[Data excerpts]
_ _ _ _
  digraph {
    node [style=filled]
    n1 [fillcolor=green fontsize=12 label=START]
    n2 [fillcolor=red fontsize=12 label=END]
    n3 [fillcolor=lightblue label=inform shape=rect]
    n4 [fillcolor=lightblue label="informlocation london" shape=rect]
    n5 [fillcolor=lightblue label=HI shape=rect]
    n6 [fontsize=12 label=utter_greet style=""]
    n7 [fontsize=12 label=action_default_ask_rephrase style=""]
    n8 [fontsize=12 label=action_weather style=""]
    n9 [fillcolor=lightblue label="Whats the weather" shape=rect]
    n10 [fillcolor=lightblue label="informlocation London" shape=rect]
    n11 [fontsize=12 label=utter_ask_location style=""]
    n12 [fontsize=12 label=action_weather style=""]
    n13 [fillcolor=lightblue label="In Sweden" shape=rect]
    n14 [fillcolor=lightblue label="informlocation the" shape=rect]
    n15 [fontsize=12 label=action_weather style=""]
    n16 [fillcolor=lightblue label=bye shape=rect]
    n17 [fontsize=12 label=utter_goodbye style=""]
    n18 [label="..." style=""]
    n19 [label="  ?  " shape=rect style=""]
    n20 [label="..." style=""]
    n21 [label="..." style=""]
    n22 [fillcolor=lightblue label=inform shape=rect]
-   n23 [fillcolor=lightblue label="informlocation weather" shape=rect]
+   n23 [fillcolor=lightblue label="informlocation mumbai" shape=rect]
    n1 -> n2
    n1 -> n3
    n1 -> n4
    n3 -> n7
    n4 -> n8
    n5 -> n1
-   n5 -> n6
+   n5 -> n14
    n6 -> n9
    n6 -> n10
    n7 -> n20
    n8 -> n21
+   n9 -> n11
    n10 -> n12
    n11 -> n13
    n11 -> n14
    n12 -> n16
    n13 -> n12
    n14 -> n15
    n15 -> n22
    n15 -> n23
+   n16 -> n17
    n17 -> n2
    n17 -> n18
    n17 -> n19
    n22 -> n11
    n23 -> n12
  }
_ _ _ _
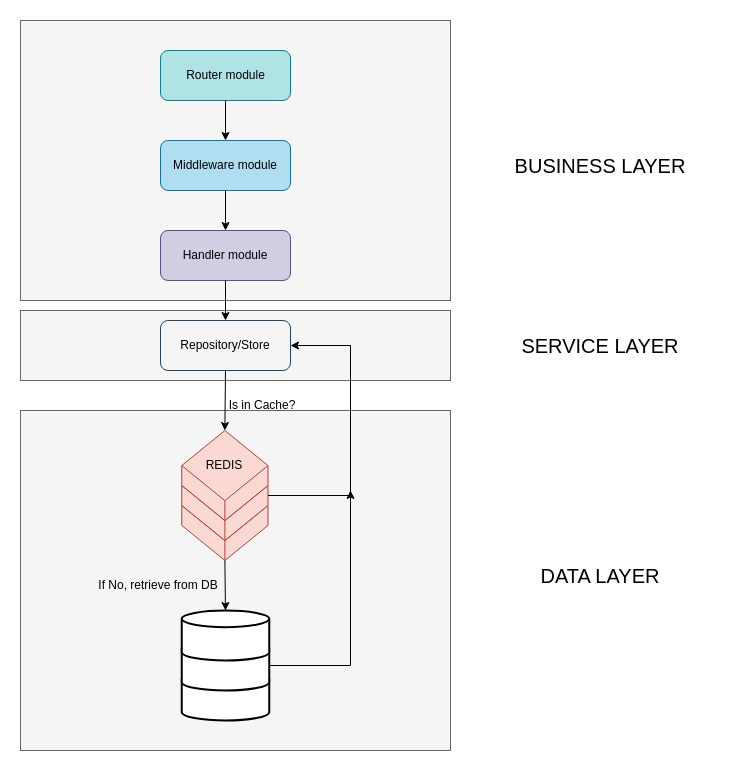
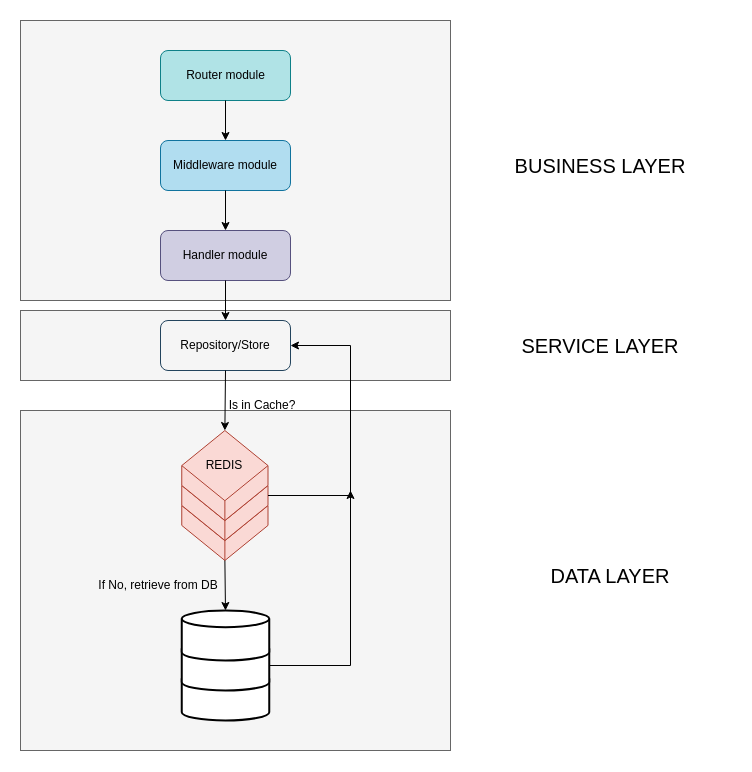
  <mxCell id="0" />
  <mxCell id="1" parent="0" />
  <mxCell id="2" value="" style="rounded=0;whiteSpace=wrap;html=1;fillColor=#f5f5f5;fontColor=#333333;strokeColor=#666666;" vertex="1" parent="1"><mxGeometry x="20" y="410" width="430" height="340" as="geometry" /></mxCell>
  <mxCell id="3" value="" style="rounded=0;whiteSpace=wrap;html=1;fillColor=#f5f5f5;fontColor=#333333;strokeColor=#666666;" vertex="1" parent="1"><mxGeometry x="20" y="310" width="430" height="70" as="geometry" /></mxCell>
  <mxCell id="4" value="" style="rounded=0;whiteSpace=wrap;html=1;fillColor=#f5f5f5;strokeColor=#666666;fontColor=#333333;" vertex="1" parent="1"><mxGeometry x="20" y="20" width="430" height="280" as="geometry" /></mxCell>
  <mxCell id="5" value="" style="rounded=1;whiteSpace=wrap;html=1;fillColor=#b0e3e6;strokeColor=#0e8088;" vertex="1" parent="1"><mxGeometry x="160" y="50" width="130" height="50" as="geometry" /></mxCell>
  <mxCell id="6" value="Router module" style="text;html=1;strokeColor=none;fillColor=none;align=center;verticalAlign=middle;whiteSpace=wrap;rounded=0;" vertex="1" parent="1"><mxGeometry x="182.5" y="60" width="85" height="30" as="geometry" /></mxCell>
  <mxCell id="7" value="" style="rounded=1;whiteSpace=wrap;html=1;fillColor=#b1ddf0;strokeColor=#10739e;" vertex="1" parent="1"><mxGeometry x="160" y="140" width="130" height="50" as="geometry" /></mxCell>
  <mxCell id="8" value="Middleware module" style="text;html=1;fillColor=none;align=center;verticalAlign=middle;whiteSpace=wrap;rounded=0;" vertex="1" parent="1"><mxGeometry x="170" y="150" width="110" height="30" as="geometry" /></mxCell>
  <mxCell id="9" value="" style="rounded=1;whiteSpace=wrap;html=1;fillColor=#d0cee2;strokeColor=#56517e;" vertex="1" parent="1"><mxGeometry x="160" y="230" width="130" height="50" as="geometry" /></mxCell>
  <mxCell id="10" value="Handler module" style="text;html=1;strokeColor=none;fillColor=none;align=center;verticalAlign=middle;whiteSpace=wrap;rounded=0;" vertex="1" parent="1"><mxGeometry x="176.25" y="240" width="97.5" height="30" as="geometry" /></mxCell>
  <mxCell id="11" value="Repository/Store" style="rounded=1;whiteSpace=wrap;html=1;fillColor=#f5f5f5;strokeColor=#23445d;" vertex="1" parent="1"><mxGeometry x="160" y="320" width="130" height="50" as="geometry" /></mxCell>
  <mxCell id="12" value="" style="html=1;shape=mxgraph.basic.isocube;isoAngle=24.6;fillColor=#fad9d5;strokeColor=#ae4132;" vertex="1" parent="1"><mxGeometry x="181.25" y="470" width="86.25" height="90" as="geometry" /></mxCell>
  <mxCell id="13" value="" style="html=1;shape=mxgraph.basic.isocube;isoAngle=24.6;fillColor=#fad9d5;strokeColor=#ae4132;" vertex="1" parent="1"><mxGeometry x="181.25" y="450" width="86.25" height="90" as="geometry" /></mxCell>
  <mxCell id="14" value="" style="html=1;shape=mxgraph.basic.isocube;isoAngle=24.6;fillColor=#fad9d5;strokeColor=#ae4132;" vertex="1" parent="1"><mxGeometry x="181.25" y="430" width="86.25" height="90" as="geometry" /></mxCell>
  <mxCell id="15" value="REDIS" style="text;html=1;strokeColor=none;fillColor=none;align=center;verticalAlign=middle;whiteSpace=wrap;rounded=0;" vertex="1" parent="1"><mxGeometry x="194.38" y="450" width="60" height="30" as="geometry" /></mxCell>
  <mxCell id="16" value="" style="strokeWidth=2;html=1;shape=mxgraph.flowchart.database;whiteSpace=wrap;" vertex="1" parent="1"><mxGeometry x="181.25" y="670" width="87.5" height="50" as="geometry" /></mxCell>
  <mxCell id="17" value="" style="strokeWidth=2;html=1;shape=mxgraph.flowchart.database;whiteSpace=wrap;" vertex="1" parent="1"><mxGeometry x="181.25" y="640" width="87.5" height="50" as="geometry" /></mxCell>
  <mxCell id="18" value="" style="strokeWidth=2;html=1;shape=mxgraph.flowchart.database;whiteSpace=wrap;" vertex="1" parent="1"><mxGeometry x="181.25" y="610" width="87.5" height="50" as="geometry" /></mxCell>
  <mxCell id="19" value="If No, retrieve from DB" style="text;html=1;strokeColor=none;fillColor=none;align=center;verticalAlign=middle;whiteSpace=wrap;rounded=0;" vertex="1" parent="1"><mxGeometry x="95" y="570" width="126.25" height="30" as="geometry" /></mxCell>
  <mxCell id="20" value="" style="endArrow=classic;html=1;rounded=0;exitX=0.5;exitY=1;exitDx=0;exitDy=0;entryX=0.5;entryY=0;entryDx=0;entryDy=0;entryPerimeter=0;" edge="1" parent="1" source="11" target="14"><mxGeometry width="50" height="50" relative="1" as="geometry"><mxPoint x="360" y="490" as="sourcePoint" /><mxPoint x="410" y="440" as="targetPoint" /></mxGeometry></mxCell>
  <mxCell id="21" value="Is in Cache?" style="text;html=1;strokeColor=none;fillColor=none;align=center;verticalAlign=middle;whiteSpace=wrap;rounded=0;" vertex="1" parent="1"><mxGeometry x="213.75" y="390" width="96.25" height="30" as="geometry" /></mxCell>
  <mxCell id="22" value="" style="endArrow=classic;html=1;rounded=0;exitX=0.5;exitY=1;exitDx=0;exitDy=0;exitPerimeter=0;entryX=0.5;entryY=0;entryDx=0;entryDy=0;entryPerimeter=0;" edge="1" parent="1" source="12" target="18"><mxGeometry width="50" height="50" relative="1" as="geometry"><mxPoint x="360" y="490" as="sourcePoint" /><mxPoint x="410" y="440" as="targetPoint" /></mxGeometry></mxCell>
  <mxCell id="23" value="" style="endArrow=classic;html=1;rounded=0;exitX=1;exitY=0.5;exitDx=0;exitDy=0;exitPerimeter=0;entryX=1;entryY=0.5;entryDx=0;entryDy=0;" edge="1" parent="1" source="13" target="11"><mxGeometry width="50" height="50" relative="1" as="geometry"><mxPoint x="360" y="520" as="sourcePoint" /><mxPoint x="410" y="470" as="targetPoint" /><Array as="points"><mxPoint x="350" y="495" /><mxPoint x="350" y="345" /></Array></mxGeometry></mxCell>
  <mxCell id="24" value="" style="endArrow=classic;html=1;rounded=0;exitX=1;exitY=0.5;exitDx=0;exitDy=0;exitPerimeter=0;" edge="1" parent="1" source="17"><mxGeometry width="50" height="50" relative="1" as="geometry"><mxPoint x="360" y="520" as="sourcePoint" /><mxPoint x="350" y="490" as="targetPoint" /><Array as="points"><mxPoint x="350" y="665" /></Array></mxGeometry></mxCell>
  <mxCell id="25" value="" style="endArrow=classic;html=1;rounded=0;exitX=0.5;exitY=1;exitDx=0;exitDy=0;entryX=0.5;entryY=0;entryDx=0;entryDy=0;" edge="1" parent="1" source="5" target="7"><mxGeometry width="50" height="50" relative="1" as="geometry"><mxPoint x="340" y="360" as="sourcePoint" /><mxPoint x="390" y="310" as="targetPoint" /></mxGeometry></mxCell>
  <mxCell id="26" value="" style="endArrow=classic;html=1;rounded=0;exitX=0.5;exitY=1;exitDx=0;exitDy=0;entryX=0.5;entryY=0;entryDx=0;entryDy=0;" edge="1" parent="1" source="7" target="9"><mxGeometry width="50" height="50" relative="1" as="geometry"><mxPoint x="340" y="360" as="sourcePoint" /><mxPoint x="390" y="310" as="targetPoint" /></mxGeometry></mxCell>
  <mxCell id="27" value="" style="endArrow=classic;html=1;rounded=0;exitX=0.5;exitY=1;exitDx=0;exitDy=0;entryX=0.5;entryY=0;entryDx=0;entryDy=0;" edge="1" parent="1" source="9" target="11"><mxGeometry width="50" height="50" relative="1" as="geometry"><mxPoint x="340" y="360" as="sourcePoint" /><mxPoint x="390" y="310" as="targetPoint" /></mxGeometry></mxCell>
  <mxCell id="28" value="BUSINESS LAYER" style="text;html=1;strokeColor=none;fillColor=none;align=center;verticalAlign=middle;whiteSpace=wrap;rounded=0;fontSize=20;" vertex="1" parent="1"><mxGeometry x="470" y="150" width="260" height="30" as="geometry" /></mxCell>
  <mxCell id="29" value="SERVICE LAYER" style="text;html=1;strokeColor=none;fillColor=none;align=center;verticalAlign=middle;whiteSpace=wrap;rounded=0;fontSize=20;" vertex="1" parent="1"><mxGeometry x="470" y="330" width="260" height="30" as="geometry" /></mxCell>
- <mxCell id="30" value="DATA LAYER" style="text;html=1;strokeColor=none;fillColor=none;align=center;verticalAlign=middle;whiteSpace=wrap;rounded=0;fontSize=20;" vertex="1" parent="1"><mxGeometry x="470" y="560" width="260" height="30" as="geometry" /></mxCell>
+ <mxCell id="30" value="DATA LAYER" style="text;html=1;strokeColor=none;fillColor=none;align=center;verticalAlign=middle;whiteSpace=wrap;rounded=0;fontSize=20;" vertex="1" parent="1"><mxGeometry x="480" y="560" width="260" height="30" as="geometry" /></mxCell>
_ _ _ _
### Exercise
Report every line of the records that contains the string "fontColor". Case counts.

### Result of the exercise
  <mxCell id="2" value="" style="rounded=0;whiteSpace=wrap;html=1;fillColor=#f5f5f5;fontColor=#333333;strokeColor=#666666;" vertex="1" parent="1"><mxGeometry x="20" y="410" width="430" height="340" as="geometry" /></mxCell>
  <mxCell id="3" value="" style="rounded=0;whiteSpace=wrap;html=1;fillColor=#f5f5f5;fontColor=#333333;strokeColor=#666666;" vertex="1" parent="1"><mxGeometry x="20" y="310" width="430" height="70" as="geometry" /></mxCell>
  <mxCell id="4" value="" style="rounded=0;whiteSpace=wrap;html=1;fillColor=#f5f5f5;strokeColor=#666666;fontColor=#333333;" vertex="1" parent="1"><mxGeometry x="20" y="20" width="430" height="280" as="geometry" /></mxCell>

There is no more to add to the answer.